4. Dans ce même esprit, pourrait-on également parler, par l’usage empressé des nouvelles technologies et les incessantes injonctions du ministère, qu’il existe désormais une forme de maltraitance administrative et numérique des enseignants ? Est-ce que finalement le numérique mais aussi les neurosciences ne servent pas à Blanquer d’outil managérial lui permettant d’opposer le primaire au Secondaire et ainsi, comme vous le dites, de « diviser pour mieux régner » ?

Je crois qu’il y a deux phénomènes managériaux qui s’additionnent et qui touchent aussi bien les professeurs que tous les administratifs et les non-enseignants, à savoir environ 200 000 professionnels aux côtés de plus de 800 000 enseignants. D’un côté, il y a l’introduction du « new public management » avec la LOLF et la RGPP depuis 2006 dont la tendance est de copier les modes de management des grands groupes privés (gestion budgétaire pilotée par les financiers, individualisation des rémunérations, instauration de primes variables pour les responsables aux différents échelons en fonction d’objectifs décidés par les supérieurs, etc.). De l’autre, il y a l’immixtion directe du ministre dans les pratiques d’enseignement et les options didactiques. Cette immixtion concerne surtout l’enseignement primaire accusé d’être le vrai fautif des échecs du système. Mais le charcutage des programmes concerne aussi l’enseignement secondaire !

Depuis plus de deux ans, Jean-Michel Blanquer a configuré à sa main le sommet du ministère en créant un Conseil scientifique de l’Education nationale (CSEN) totalement dominé par des neuroscientifiques et des quantitativistes, et en reconfigurant le Conseil supérieur des programmes (CSP) au profit de conservateurs dogmatiques. Ce sont deux leviers indispensables à sa prise de pouvoir qui prend chaque jour davantage les allures d’un présidentialisme appliqué à l’Education nationale. La loi Blanquer de juillet dernier, la reprise en mains des ESPÉ transformées en INSPÉ (dont les directions sont désormais nommées par le ministre), et celle de l’ESEN (l’école des cadres) en IH2E pour propager la doctrine du ministre et celle du CSEN, la suppression du CNESCO, illustrent brillamment cette domination sans appel. C’est une façon pour lui de s’assurer les pleins pouvoirs dans un système pyramidal et verticalisé à l’excès et de nommer aux postes-clés ses partisans les plus zélés, de moins en moins issus du sérail de l’Education nationale et de plus en plus éloignés de sa culture et de ses valeurs constitutives.

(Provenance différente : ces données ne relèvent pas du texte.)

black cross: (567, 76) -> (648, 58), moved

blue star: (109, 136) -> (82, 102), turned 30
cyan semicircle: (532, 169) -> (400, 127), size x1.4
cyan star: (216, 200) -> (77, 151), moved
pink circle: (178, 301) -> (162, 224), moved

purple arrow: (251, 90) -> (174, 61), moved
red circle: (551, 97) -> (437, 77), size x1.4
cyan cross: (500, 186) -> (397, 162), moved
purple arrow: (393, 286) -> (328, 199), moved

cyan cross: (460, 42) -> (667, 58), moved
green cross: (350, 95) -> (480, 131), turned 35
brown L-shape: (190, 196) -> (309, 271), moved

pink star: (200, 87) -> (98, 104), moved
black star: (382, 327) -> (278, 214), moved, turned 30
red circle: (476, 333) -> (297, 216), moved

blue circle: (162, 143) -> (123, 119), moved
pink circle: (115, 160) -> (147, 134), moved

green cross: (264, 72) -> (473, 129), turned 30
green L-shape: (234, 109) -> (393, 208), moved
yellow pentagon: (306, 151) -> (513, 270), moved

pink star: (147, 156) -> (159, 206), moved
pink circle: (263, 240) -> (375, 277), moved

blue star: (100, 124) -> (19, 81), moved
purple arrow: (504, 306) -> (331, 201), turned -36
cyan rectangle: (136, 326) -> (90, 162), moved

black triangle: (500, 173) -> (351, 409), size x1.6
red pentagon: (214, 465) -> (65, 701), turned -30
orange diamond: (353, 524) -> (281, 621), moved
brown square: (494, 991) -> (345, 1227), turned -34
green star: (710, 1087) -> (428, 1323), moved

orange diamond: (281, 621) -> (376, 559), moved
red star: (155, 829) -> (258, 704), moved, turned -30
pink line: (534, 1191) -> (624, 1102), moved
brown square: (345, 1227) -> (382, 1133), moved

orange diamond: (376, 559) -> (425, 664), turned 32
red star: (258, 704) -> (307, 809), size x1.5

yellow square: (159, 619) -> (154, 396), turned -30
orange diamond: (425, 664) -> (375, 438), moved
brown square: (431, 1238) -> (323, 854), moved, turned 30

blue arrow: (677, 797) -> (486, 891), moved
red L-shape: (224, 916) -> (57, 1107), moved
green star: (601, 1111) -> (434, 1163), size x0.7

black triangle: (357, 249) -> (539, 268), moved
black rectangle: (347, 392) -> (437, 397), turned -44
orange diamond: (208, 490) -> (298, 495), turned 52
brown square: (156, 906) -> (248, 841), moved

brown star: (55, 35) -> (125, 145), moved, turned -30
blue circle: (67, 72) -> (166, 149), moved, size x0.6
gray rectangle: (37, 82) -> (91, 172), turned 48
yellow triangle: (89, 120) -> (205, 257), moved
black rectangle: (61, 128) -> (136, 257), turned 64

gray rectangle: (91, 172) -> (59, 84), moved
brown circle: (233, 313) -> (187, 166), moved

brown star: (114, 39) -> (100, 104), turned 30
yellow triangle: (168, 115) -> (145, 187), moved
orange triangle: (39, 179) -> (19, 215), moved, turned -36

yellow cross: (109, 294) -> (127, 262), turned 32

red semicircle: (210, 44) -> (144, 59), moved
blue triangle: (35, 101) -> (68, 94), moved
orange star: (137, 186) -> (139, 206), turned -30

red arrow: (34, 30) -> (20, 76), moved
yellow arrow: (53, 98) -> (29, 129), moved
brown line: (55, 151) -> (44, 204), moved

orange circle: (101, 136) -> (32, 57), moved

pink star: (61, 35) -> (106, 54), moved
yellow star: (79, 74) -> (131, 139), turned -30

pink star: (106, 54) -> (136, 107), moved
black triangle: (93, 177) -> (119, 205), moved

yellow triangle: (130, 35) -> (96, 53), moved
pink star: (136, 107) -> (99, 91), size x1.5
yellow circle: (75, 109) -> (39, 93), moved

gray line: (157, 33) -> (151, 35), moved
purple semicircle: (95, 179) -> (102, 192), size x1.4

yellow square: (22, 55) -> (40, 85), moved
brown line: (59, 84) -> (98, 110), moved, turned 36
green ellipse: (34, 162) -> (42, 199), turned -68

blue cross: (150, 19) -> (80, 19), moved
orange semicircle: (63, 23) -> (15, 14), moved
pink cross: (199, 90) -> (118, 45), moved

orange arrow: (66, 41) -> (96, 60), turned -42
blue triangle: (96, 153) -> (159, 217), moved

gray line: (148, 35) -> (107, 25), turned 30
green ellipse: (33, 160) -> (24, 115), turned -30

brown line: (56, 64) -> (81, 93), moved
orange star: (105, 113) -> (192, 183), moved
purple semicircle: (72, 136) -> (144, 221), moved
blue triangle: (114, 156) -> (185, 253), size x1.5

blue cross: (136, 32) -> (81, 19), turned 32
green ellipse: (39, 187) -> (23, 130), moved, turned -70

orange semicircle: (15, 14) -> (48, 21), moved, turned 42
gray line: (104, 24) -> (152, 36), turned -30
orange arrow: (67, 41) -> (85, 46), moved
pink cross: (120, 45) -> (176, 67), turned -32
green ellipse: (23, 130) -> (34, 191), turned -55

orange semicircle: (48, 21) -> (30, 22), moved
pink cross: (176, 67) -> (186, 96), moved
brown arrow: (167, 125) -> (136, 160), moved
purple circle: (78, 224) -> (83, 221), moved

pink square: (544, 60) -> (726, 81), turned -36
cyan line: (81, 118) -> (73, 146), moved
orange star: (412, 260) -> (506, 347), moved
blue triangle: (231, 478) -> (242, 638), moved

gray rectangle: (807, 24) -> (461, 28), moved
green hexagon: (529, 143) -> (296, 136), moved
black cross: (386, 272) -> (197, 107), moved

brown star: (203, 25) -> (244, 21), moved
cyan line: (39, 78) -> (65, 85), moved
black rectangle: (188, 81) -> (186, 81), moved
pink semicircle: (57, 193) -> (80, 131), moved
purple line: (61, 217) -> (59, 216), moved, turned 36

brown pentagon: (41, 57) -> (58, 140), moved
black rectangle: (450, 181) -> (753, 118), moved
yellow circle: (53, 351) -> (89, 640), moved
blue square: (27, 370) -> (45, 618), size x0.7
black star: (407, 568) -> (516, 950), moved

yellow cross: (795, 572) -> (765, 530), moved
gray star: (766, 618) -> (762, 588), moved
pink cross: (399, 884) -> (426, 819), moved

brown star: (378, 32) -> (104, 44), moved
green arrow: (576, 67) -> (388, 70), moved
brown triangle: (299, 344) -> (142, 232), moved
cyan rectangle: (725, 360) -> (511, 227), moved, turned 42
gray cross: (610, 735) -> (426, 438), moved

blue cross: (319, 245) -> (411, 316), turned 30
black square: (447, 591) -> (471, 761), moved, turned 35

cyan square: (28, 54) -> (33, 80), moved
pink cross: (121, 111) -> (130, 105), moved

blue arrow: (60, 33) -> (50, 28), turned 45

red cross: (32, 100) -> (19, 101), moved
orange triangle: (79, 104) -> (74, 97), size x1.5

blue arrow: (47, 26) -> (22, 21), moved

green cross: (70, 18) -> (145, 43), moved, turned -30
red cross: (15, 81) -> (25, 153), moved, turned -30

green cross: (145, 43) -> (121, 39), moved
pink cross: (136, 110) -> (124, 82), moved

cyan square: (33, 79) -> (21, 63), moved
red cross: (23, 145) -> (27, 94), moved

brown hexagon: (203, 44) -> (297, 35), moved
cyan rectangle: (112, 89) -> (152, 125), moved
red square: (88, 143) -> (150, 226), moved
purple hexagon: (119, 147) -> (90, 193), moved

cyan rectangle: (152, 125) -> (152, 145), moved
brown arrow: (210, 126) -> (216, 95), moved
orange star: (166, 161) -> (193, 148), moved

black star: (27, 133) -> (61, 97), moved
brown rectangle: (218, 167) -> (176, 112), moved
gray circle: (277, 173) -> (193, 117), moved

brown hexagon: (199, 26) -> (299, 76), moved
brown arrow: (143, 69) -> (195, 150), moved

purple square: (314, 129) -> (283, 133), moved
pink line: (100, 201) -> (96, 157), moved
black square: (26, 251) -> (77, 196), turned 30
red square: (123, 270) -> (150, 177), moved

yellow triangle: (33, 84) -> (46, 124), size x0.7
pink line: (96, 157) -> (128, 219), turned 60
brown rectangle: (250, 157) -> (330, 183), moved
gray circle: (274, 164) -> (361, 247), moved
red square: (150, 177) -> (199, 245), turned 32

Quelles sont les conséquences prévisibles de ces deux tendances managériales ? Si l’on chausse les lunettes des spécialistes des relations de travail, on peut sans doute augurer que tous ces changements autoritaires, imposées au pas de charge sans recherche de consensus avec les intéressés ou leurs représentants, produisent les mêmes effets de maltraitance que ceux qu’ont connus les anciennes entreprises publiques lors de leur privatisation sur un fond pathogène de « double lien » (quand les actes des chefs contredisent leurs paroles manipulatrices). Les beaux discours sur la confiance ne réussiront pas à masquer ce conflit fondamental, cette guerre contre les professeurs qui ne dit pas son nom.